No topo da lista está
o açúcar. Mas não é só o açúcar do pacote! Sempre que digo isto ouço logo “Ah eu não ponho açúcar em nada”, pois, mas o problema é que no geral o açúcar é adicionado a tudo, por isso passa a ser importante ler rótulos.
A seguir vêm
todos os produtos de pacote com ingredientes inteligíveis e não existentes na natureza, nada disso foi feito para metermos no nosso corpo, muito menos aqueles que foram altamente alterados e rotulados como “light”, “magro”, ou “0% gordura”.
O á
lcool não corto, mas ingiro com muuuuita moderação e geralmente só ao fim de semana.
Por fim
o pãozinho e farinhas de cereais no geral, porque depois de entrarem no nosso corpo, são iguaizinhos a ingerir açúcar. Mais vale estar quieto.
Durante a semana fazes uma cheat meal?
Uma ou duas, sem dúvida!
Altamente essencial para mantermos a sanidade mental. O importante é sabermos que nos faz mal, de resto há que viver a vida também!
O que mais gostas de cozinhar? Porquê?
Ovos. Porque são rápidos e fáceis de cozinhar e são altamente nutritivos, dos alimentos mais completos que existem. Foram erradamente difamados durante anos, mas finalmente começam a ter outra vez algum reconhecimento. Para além do mais sabem bem fritos, cozidos, escalfados, no forno! São incríveis.
Vou deixar uma menção honrosa para o
frango assado. Se me dissessem “a partir de hoje só podes comer uma coisa” a resposta seria frango assado, mas como esse normalmente já compro cozinhado vou-me ficar pelos ovos (risos).
Foi quando alguns amigos e familiares te começaram a fazer perguntas e pedir conselhos que alguém te disse “devias escrever um blogue”. Da ideia à ação quanto tempo passou e porquê o nome “Sem Aditivos”?
Boa pergunta!
Foi um processo um bocado orgânico, mas diria que uns bons seis meses no mínimo. Organizar as ideias, perceber o que queria fazer, aprender a trabalhar com a plataforma do blog. Foi motivante, mas demorado e trabalhoso.
O nome foi a Filipa que sugeriu. Eu andava a circular qualquer coisa que tivesse a ver com a Paleo e ela achava que devia ser algo mais abrangente.
Quando me sugeriu Sem Aditivos senti o clique, fazia sentido!
Tu afirmas que o teu objetivo com o blog é partilhar a tua experiência e ajudar quem queira mudar o seu estilo de vida.

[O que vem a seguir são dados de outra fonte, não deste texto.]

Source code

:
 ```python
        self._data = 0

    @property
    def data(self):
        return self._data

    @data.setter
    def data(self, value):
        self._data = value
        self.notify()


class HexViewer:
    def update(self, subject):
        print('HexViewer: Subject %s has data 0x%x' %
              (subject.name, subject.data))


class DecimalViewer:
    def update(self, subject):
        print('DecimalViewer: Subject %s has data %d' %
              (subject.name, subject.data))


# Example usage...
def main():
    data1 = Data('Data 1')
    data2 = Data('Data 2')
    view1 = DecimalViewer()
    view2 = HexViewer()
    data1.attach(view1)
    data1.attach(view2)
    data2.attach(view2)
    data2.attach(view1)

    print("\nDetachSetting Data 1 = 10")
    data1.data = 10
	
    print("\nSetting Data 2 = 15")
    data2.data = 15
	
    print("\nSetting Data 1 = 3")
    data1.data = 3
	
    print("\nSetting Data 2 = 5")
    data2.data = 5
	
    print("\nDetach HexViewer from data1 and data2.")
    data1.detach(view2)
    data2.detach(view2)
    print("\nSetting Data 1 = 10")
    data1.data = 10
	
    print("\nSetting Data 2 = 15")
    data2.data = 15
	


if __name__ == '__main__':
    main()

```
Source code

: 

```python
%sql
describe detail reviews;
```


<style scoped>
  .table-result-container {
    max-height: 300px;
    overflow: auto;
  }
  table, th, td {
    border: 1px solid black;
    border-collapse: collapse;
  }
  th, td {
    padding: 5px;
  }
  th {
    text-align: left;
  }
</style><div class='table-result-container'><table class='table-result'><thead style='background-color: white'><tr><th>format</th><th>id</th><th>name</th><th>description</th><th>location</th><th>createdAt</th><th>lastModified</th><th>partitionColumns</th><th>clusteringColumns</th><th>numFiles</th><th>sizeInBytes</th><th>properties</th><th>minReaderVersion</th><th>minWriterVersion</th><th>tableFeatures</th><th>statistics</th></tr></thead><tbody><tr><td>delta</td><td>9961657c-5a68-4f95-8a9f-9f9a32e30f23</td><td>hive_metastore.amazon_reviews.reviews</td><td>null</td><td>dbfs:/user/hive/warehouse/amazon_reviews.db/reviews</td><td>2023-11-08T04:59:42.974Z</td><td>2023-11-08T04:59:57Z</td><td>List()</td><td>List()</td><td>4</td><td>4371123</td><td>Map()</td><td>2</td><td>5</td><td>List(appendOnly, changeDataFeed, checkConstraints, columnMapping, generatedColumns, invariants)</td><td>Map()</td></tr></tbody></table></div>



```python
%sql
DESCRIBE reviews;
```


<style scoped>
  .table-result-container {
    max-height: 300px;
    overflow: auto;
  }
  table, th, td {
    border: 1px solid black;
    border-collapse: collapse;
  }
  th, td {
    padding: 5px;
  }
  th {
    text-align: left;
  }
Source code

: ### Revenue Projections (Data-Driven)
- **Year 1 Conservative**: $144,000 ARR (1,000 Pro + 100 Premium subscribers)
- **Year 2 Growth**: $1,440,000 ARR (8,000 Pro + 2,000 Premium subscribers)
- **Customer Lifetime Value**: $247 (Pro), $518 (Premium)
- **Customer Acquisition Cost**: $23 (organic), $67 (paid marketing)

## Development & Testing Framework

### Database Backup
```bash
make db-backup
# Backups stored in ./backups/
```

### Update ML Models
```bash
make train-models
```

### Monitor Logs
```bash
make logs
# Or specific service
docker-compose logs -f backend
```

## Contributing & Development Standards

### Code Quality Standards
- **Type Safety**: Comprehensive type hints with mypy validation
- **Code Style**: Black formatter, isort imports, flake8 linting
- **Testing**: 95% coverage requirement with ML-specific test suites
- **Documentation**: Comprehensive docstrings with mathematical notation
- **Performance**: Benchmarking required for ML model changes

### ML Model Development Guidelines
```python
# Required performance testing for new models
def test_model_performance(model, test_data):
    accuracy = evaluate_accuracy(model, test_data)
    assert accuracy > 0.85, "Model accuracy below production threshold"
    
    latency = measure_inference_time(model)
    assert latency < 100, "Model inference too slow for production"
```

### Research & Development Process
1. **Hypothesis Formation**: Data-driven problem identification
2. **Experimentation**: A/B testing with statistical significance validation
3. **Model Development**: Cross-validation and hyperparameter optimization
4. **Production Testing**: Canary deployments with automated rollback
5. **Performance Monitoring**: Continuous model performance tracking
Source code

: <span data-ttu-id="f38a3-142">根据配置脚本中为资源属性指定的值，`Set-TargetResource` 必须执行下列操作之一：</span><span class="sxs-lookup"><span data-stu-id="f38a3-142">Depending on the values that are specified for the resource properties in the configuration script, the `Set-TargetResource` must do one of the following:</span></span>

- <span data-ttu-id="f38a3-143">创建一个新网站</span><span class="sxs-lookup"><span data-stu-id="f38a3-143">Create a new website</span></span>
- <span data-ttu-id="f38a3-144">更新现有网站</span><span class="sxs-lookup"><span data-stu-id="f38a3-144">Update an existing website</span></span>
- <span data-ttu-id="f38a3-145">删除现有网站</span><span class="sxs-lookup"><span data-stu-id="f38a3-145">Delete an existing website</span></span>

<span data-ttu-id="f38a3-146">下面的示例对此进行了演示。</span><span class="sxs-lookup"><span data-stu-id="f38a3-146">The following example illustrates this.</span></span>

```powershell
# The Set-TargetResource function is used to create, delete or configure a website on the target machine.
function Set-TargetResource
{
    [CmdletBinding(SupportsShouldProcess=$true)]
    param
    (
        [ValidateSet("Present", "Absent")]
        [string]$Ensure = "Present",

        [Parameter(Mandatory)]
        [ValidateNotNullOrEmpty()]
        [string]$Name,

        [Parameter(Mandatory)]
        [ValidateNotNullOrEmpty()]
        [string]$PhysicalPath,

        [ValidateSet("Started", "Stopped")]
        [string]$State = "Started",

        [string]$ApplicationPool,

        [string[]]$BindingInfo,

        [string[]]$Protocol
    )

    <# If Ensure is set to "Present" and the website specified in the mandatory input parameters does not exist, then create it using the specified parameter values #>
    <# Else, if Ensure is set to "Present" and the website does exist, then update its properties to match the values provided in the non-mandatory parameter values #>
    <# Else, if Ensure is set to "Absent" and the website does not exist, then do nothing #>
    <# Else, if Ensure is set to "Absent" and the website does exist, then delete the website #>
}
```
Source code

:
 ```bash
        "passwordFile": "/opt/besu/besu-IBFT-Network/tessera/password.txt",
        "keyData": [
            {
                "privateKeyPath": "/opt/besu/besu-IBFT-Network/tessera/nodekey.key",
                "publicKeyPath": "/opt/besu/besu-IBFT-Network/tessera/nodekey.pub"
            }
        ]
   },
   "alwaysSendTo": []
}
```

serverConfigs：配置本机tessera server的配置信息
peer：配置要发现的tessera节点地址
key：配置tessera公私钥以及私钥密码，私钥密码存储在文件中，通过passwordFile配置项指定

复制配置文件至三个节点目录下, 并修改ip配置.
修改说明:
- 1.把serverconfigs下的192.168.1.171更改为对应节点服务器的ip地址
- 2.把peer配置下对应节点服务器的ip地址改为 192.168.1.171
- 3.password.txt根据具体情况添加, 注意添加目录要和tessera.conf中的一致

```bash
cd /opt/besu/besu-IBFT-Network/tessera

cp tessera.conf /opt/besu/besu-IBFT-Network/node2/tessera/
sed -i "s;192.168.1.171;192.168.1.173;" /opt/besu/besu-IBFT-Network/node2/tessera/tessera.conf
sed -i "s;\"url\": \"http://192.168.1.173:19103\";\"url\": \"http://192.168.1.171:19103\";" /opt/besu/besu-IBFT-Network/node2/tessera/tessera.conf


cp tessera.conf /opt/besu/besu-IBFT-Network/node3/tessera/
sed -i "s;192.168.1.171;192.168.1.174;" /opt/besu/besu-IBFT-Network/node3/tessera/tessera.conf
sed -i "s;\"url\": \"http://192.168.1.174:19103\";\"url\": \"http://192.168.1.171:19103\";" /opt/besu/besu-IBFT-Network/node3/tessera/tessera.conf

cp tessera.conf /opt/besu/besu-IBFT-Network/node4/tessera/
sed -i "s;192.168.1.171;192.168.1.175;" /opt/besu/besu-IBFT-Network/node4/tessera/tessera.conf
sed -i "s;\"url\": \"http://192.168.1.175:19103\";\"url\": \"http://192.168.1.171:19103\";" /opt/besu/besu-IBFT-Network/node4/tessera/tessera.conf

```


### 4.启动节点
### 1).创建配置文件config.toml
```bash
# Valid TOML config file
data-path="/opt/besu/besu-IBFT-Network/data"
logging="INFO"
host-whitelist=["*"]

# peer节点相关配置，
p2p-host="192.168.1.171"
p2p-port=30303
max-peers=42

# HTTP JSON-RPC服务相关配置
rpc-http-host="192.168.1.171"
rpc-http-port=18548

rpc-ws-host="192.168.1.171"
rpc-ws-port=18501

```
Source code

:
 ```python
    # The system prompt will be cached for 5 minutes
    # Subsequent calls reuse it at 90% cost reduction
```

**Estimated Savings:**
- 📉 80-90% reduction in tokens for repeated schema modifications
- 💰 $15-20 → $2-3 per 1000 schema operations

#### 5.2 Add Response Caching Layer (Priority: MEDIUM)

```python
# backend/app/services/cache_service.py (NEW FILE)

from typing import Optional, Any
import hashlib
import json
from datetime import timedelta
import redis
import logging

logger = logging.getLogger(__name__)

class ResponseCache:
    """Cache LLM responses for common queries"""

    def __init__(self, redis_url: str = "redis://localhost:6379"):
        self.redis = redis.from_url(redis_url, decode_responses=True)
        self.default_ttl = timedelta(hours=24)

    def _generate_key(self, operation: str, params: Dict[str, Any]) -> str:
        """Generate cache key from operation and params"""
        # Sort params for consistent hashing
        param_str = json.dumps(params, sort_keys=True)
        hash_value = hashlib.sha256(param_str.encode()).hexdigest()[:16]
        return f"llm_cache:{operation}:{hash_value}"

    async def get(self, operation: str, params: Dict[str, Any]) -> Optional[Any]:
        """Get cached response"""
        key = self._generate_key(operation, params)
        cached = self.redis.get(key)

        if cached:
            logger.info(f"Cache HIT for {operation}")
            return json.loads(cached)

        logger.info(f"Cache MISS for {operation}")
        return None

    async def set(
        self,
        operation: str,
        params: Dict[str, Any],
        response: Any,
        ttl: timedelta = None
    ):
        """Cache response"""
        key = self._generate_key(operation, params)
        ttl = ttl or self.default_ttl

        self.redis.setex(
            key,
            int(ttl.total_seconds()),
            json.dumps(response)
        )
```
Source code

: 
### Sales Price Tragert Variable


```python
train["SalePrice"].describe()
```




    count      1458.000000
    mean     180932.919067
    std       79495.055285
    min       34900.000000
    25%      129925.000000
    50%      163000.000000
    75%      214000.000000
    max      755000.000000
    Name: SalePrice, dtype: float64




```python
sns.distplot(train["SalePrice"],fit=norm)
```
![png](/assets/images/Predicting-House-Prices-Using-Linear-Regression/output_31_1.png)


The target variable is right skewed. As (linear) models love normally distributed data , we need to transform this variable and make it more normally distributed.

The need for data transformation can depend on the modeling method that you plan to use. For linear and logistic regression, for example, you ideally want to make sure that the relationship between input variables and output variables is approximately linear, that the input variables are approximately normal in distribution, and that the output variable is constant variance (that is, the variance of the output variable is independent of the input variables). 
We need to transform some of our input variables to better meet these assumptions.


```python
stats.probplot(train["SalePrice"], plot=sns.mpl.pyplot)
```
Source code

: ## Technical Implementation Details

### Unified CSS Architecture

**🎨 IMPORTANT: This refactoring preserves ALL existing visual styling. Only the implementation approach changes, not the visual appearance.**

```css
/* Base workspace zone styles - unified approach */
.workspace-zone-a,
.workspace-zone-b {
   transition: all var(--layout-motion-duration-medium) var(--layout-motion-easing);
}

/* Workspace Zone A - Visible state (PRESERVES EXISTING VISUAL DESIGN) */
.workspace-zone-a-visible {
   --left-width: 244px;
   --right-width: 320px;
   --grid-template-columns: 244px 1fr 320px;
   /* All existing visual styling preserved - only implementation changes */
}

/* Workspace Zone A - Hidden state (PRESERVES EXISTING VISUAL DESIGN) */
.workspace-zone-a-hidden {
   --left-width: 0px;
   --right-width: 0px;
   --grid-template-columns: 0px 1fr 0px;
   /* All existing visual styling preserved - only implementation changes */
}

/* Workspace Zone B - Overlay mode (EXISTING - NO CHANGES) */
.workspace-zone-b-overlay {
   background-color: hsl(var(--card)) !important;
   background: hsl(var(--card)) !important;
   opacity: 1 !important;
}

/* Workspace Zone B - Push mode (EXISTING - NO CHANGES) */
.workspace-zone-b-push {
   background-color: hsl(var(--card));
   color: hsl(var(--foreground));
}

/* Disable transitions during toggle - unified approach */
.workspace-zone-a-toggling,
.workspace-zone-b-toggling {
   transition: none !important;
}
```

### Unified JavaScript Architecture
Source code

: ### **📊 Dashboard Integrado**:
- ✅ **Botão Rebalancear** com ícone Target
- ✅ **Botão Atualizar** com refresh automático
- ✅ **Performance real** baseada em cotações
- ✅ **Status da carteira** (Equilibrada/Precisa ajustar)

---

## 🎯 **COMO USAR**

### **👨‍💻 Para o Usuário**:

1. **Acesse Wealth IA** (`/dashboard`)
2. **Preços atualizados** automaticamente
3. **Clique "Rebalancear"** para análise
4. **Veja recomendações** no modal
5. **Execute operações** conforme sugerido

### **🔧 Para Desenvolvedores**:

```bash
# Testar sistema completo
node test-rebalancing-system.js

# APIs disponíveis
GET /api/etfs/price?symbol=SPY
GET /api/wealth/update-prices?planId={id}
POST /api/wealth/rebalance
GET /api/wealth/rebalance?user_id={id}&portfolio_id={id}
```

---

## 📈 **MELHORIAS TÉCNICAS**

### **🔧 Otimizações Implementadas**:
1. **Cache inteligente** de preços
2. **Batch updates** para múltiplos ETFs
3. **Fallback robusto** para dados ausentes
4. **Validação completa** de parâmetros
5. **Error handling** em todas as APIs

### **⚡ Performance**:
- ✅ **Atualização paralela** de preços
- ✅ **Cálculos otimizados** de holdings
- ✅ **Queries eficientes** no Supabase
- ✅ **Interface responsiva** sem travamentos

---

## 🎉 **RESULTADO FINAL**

Qual é o primeiro passo para alguém começar a ter um estilo de vida saudável?
O mesmo passo para começar a treinar...
querer!
A maior parte das pessoas que diz que amanhã tem de começar a ter juízo na realidade não quer! É preciso racionalizar e pensar muito a sério no custo/ beneficio da mais pequena das decisões. São preferíveis 5 minutos de prazer com um pastel de nata todos os dias, ou todos os dias olhar ao espelho e vermos alguém de que nos orgulhamos?
É preciso querer e não tirar os olhos do prémio.
Sabemos que foste pai recentemente. Como vais inspirar o teu filho a ter uma vida saudável?
Dando o exemplo, os miúdos apanham tudo por imitação. Vou continuar a viver a minha vida deste modo, vou inseri-lo o mais possível nela e esperar que ele absorva esses ensinamentos por si mesmo.
Fora isso vou tentar não “forçar a barra”, não quero que ele se sinta obrigado a nada senão vai sempre encarar como uma obrigação, eu não sou “religioso” e não há-de ser agora que vou passar a ser!
De resto também terá direitos aos disparates dele, eu também os tive e estou cá para contar a história.